По Ветлуге и в прилегающих к ее устью Поволжских местах не так уж давно прекратили приносить женщин в жертву. Один такой случай у всех на слуху: княжна Стеньки Разина. Свидетели сообщают, что перед тем, как бросить девушку в воду, пьяный мерзавец бормотал что-то типа: Матушка Волга, ты мне всегда помогаешь, а я тебя еще не отблагодарил («не видала ты подарка от донского казака»). Эта почти современная трансформация мифа о Бабе, вполне отражает суть дела: божество умирает и воскресает где-то там, в вечности, а здесь, в циклическом времени нашей условной реальности, надо совершать ритуал, чтобы не терять связи с тем миром, из которого на нас изливаются всякие блага, а также – напасти.
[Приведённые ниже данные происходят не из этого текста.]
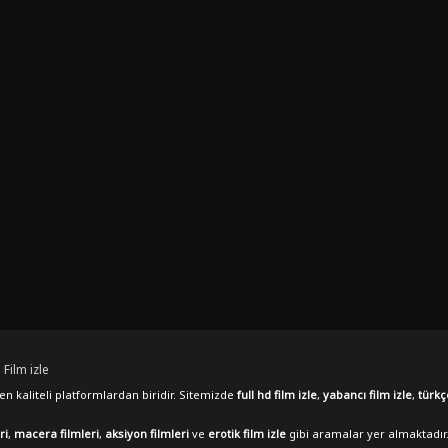
 Film izle
n kaliteli platformlardan biridir. Sitemizde
full hd film izle
,
yabancı film izle
,
türkç
ri
,
macera filmleri
,
aksiyon filmleri
ve
erotik film izle
gibi aramalar yer almaktadır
В общем, Бабе надо приносить в жертву девушек, которые и сами в этот момент становятся Бабами.


Старица Ветлуги с Троицкой горки


Но какой Бабе? Ведь Баба Яга из сказки «Марья Моревна» не слишком похожа на ту Бабу Ягу, которую я искал на Бабьем озере25. Та – древняя старуха, прикованная к избушке, пограничному переходу на тот свет, а эта гоняет по лесу в ступе и облетает мир на белой кобылице. Но главное: та никогда не умирает, а эта – гибнет от руки Ивана-царевича, переправляясь через Огненную реку. Гибнет в самом соку – как Степанида, как Дарья, как многие другие губительницы мужчин. Гибнет в реке, хотя бы и Огненной. Но ведь это означает, что она – нечто вроде русалки26. Нет, конечно, она не простая русалка, а самая главная, идеальный образец всех обычных русалок, которые на Троицкую неделю плещутся в омутах около мест своей гибели. И все же по логике ей суждено теперь вечно бродить по берегу возле рухнувшего виртуального моста и пугать одиноких прохожих, пробирающихся на тот свет. Не означает ли это, что утонувшая в реке Баба Яга превращается в Бабу Ягу, привязанную к пограничному переходу? Похоже. Ведь Огненная река – это как раз граница миров.